**What the task asks:**
An exact transcript of every entry is required, without any of the pictures.
╭──
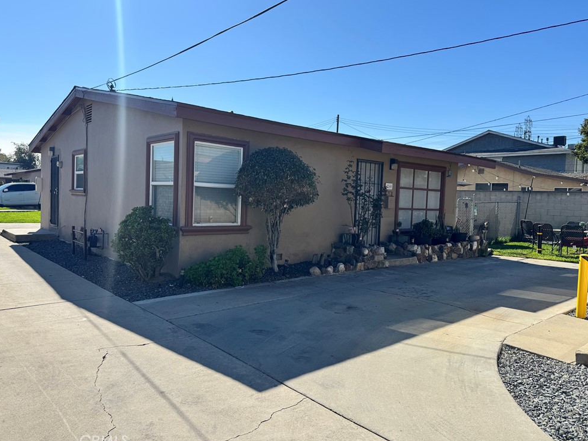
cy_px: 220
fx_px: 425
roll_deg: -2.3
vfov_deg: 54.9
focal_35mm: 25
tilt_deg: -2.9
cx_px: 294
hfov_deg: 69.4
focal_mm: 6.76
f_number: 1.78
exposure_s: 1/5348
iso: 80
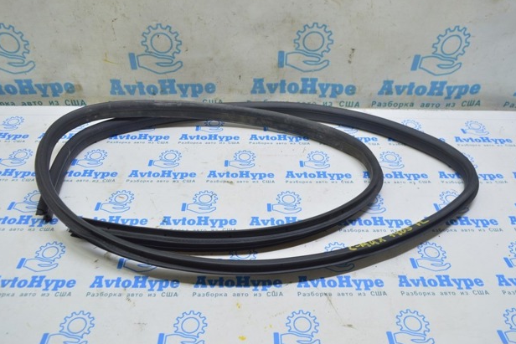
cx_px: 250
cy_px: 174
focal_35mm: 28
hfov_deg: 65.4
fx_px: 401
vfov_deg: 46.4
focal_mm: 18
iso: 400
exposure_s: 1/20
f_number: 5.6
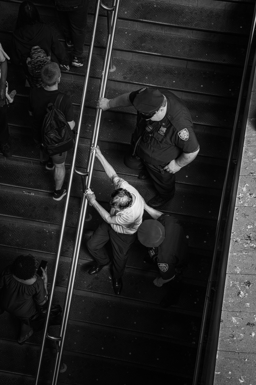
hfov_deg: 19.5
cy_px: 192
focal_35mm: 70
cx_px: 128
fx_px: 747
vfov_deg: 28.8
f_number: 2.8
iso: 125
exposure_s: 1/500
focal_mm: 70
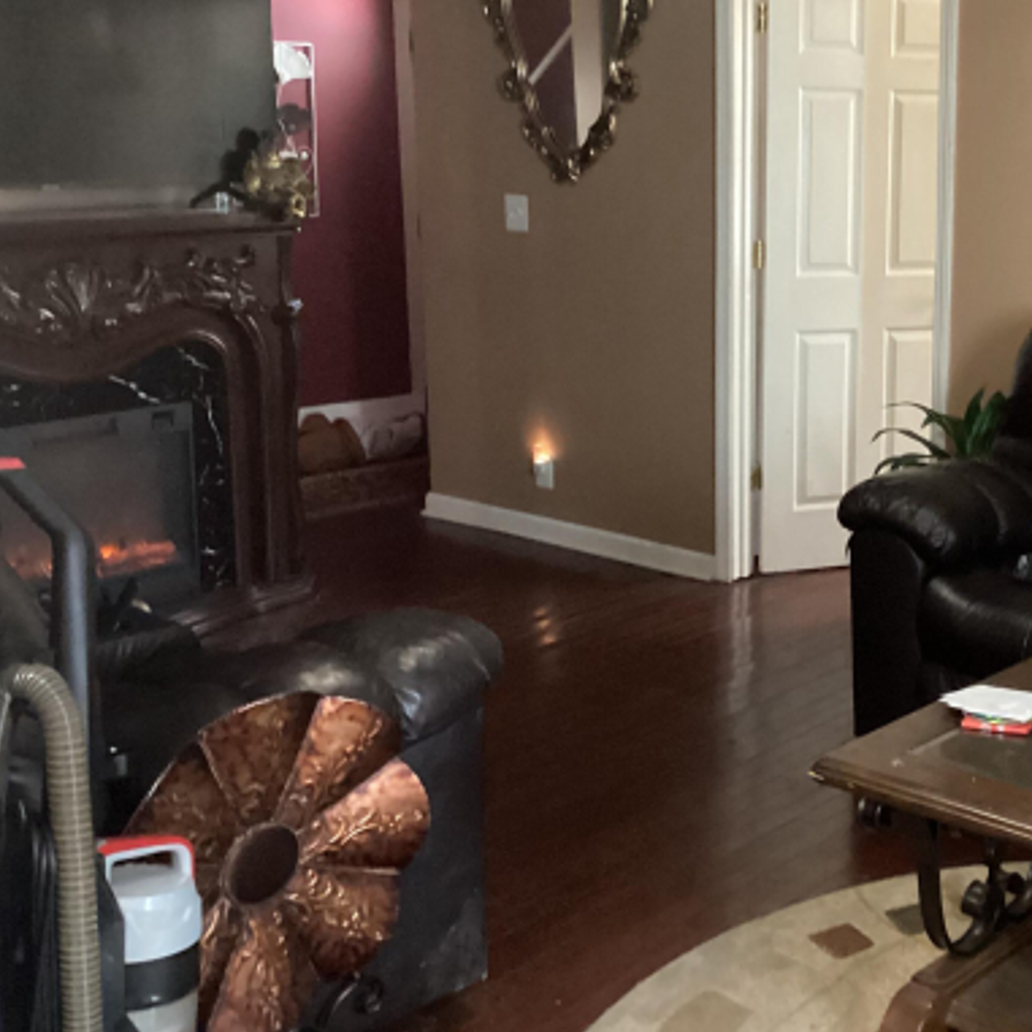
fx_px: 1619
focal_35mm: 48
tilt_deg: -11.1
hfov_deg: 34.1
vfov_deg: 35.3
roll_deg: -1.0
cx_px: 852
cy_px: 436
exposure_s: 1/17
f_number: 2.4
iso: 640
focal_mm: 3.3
╰──
**Answer space:**
cy_px: 220
fx_px: 425
roll_deg: -2.3
vfov_deg: 54.9
focal_35mm: 25
tilt_deg: -2.9
cx_px: 294
hfov_deg: 69.4
focal_mm: 6.76
f_number: 1.78
exposure_s: 1/5348
iso: 80
cx_px: 250
cy_px: 174
focal_35mm: 28
hfov_deg: 65.4
fx_px: 401
vfov_deg: 46.4
focal_mm: 18
iso: 400
exposure_s: 1/20
f_number: 5.6
hfov_deg: 19.5
cy_px: 192
focal_35mm: 70
cx_px: 128
fx_px: 747
vfov_deg: 28.8
f_number: 2.8
iso: 125
exposure_s: 1/500
focal_mm: 70
fx_px: 1619
focal_35mm: 48
tilt_deg: -11.1
hfov_deg: 34.1
vfov_deg: 35.3
roll_deg: -1.0
cx_px: 852
cy_px: 436
exposure_s: 1/17
f_number: 2.4
iso: 640
focal_mm: 3.3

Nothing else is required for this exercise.